# ABOUT THIS TASK:
Write again exactly the lines in the listing below, starting at the line with "- Advanced analytics and reporting" and ending at the line with "- How do I make a new folder now???", both included. Pictures are not copied.

= = = = = = =

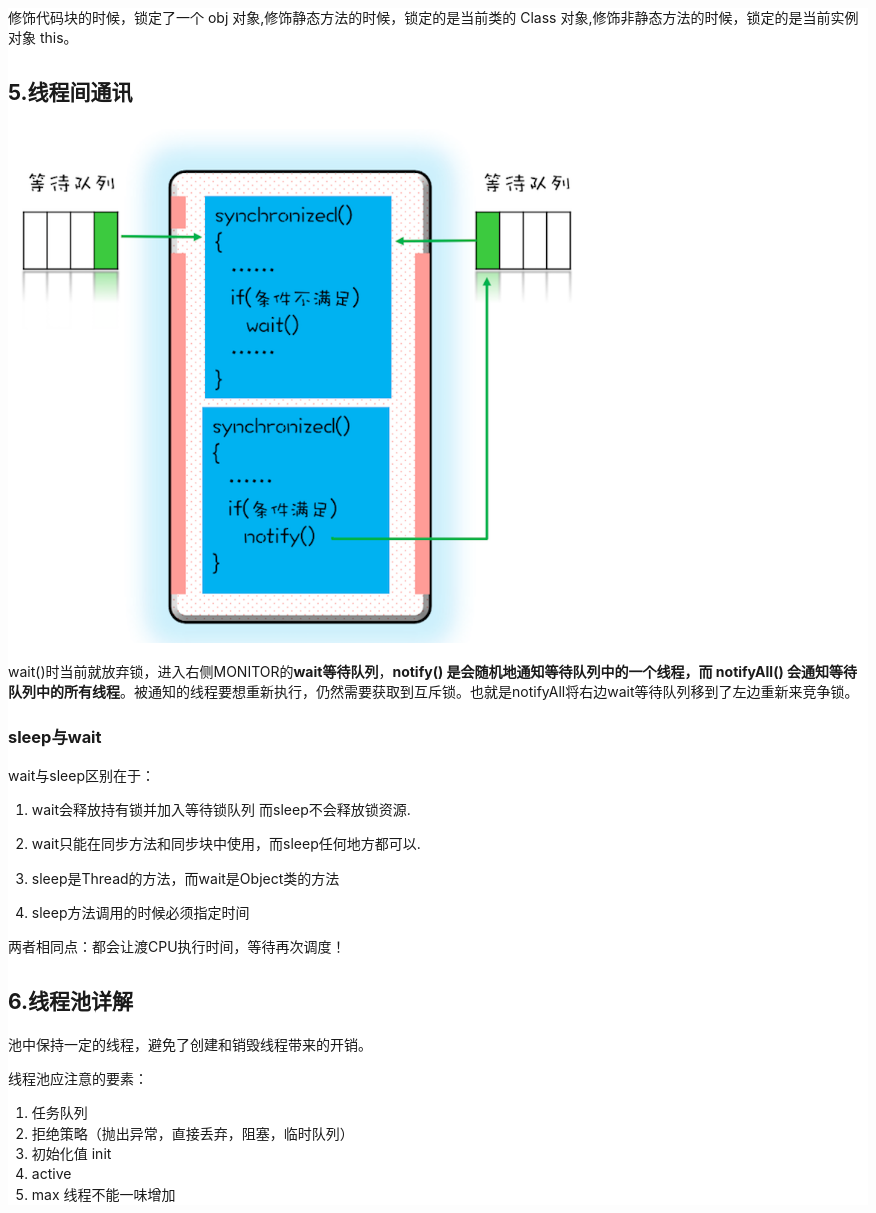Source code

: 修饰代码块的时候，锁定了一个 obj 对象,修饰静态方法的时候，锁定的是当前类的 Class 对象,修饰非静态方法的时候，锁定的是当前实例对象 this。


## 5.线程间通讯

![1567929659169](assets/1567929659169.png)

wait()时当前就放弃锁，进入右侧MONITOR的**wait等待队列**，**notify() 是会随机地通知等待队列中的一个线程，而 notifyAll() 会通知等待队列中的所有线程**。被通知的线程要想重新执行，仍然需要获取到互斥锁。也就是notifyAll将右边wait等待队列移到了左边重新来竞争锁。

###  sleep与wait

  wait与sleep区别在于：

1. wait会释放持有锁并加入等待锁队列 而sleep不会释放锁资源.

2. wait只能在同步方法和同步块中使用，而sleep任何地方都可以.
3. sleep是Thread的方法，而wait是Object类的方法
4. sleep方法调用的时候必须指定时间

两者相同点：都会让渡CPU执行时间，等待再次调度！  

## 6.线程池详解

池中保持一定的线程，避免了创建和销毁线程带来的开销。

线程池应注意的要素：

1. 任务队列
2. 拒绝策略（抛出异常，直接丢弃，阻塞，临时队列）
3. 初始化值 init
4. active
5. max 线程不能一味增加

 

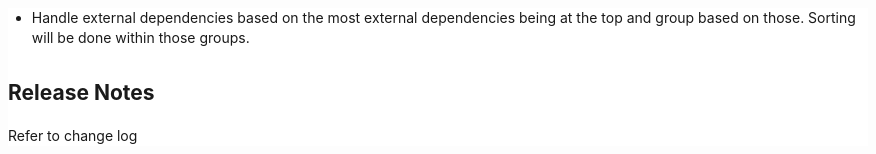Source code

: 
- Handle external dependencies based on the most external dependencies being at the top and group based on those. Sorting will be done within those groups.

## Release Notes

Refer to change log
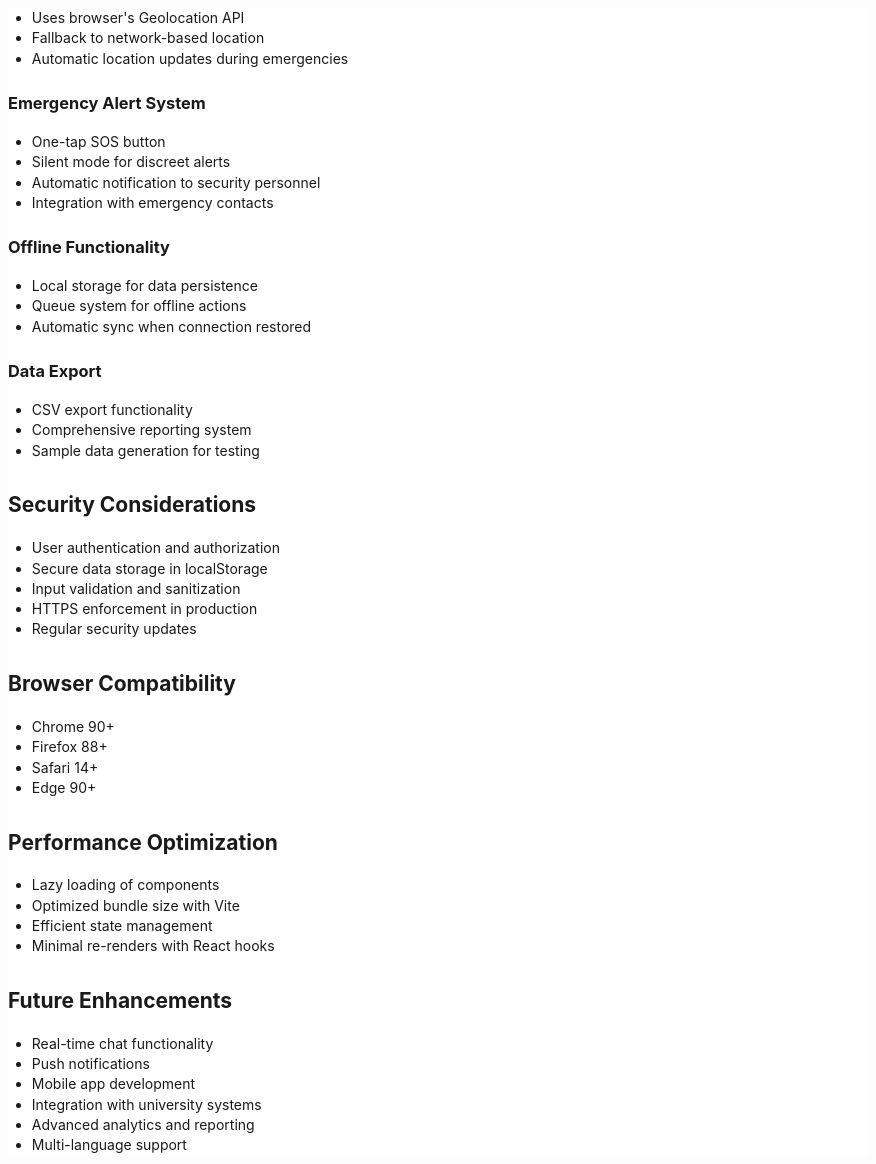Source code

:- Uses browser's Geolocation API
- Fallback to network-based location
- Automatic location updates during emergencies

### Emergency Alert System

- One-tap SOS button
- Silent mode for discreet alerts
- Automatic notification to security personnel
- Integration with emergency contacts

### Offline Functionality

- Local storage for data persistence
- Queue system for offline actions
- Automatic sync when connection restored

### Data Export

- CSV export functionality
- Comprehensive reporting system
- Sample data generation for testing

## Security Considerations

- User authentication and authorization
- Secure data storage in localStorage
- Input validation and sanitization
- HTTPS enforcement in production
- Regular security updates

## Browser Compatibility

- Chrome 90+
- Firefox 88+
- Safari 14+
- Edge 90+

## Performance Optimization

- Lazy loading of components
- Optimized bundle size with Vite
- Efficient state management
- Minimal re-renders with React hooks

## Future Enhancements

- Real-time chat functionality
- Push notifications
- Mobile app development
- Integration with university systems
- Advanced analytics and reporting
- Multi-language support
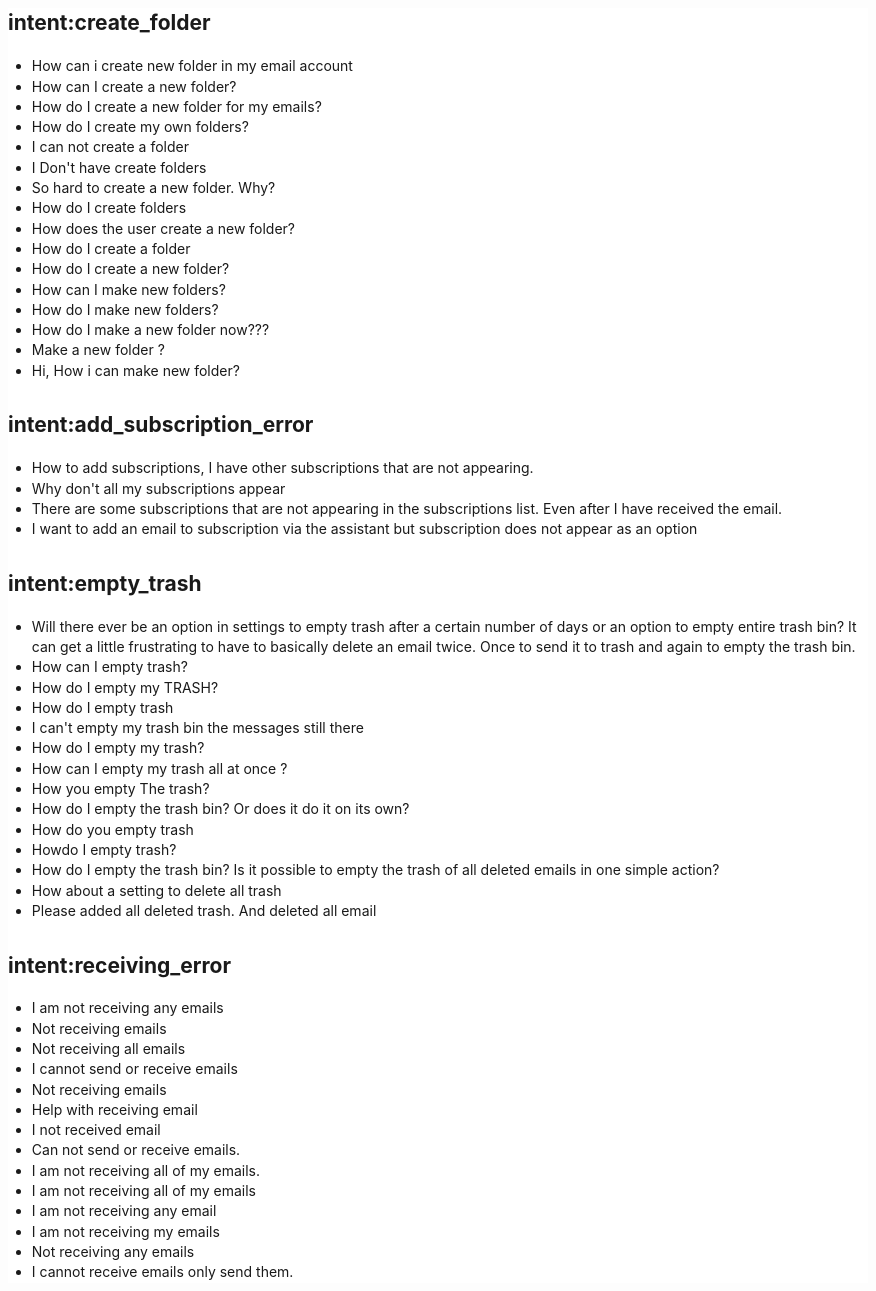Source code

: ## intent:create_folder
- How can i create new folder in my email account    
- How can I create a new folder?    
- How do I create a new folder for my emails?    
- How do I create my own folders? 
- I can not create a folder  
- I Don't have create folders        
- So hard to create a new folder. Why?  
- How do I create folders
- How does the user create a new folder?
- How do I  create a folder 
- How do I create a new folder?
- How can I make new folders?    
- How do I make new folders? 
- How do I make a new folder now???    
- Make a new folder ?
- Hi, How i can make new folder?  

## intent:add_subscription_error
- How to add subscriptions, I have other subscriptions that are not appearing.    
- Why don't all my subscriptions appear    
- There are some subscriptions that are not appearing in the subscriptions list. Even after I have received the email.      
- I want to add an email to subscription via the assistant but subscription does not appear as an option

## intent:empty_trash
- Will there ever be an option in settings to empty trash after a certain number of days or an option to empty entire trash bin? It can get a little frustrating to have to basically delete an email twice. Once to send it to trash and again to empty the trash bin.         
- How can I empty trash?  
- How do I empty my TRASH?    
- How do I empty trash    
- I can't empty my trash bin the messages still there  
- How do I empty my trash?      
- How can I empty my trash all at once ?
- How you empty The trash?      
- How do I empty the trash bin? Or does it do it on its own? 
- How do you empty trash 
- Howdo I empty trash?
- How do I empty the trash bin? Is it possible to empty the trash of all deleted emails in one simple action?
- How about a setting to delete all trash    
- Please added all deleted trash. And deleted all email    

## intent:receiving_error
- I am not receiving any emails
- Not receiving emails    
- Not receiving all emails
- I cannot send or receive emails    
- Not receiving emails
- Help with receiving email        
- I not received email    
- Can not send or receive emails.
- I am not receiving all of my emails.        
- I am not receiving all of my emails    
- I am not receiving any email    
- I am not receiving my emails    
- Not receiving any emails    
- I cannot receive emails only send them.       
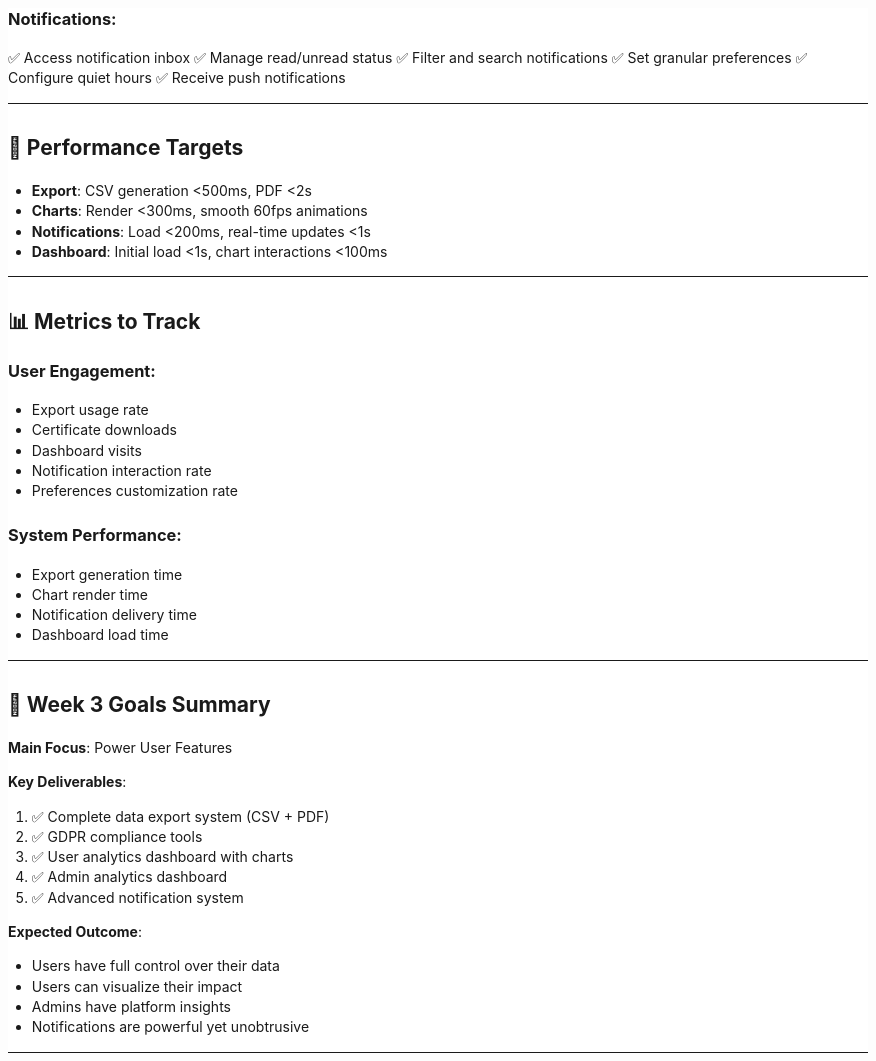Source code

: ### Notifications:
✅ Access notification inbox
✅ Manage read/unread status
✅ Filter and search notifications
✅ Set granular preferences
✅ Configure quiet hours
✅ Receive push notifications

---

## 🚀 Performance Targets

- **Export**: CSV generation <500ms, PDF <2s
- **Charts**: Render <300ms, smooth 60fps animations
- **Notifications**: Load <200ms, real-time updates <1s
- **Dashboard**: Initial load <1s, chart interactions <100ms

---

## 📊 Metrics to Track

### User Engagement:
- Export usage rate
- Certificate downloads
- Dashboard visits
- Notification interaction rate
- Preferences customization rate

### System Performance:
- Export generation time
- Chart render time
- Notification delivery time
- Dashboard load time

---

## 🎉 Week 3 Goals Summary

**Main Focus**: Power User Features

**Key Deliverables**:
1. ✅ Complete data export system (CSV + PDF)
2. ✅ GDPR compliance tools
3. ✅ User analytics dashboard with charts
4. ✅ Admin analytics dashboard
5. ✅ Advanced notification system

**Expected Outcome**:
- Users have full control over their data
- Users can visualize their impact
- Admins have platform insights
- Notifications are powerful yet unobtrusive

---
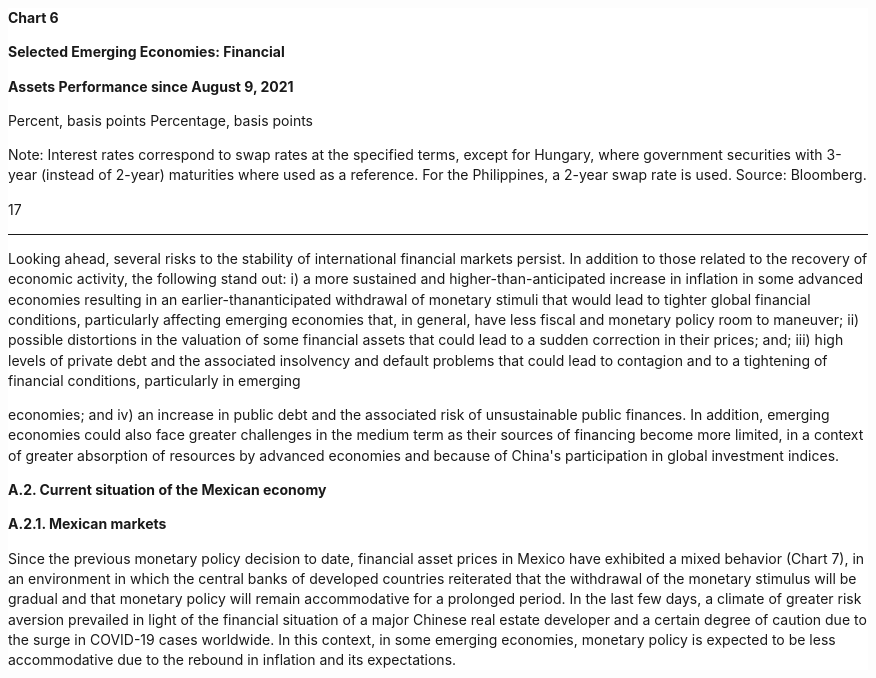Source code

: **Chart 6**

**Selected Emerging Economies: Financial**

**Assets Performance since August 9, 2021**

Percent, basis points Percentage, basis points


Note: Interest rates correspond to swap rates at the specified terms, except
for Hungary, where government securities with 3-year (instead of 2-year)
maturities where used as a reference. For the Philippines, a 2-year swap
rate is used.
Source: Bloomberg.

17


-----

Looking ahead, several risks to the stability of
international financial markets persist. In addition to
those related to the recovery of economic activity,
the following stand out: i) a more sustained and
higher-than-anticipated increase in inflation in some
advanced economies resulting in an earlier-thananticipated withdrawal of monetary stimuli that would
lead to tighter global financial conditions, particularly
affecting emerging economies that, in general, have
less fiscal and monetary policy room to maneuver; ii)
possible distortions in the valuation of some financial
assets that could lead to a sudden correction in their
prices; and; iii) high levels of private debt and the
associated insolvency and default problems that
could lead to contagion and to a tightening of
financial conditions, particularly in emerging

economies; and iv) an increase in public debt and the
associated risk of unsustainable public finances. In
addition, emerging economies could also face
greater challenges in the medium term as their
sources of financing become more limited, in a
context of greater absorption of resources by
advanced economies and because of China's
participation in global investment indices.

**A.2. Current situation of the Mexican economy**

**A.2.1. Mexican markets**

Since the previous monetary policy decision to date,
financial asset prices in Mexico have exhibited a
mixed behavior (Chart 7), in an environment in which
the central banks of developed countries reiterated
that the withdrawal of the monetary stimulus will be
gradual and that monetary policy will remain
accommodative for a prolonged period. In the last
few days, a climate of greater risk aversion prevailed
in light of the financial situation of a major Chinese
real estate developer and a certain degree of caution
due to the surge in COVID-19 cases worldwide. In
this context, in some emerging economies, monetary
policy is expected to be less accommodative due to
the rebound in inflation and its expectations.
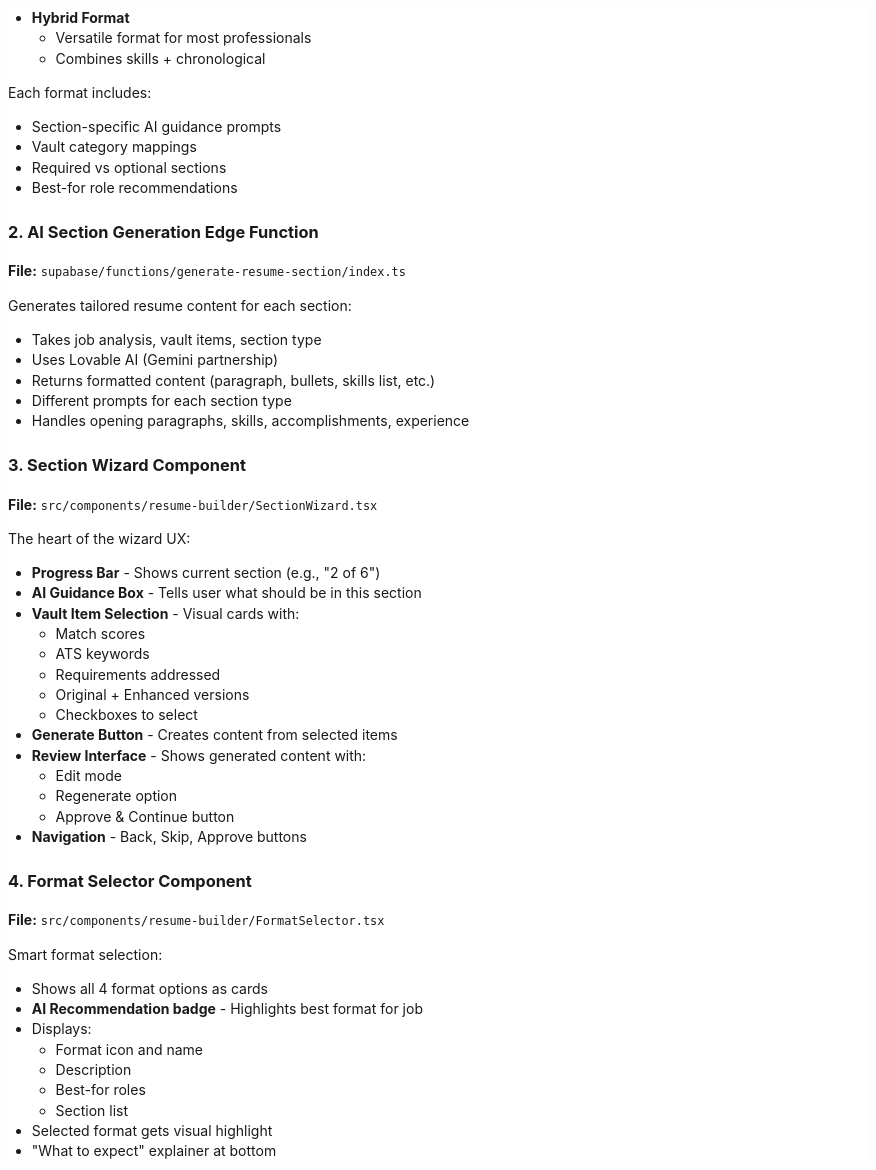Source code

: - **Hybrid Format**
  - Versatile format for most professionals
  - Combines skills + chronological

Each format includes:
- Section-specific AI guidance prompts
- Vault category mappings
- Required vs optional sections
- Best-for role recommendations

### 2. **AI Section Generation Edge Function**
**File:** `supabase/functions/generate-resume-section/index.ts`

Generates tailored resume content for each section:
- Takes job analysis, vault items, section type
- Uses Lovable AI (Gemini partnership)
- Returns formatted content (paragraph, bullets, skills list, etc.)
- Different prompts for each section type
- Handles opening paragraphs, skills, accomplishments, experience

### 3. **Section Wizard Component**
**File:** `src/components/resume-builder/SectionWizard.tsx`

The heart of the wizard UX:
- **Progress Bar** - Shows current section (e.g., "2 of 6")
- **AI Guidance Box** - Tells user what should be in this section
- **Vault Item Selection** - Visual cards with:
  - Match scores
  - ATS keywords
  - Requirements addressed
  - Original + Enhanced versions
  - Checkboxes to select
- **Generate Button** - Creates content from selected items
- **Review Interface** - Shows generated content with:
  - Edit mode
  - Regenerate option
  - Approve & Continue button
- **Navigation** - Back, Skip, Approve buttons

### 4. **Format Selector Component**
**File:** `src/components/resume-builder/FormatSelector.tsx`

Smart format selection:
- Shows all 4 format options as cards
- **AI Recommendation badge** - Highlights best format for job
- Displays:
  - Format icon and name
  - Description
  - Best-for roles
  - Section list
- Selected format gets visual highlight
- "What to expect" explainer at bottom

= = = = = = =

# RESPONSE:
- Advanced analytics and reporting
- Multi-language support
Source code

: ## intent:create_folder
- How can i create new folder in my email account    
- How can I create a new folder?    
- How do I create a new folder for my emails?    
- How do I create my own folders? 
- I can not create a folder  
- I Don't have create folders        
- So hard to create a new folder. Why?  
- How do I create folders
- How does the user create a new folder?
- How do I  create a folder 
- How do I create a new folder?
- How can I make new folders?    
- How do I make new folders? 
- How do I make a new folder now???    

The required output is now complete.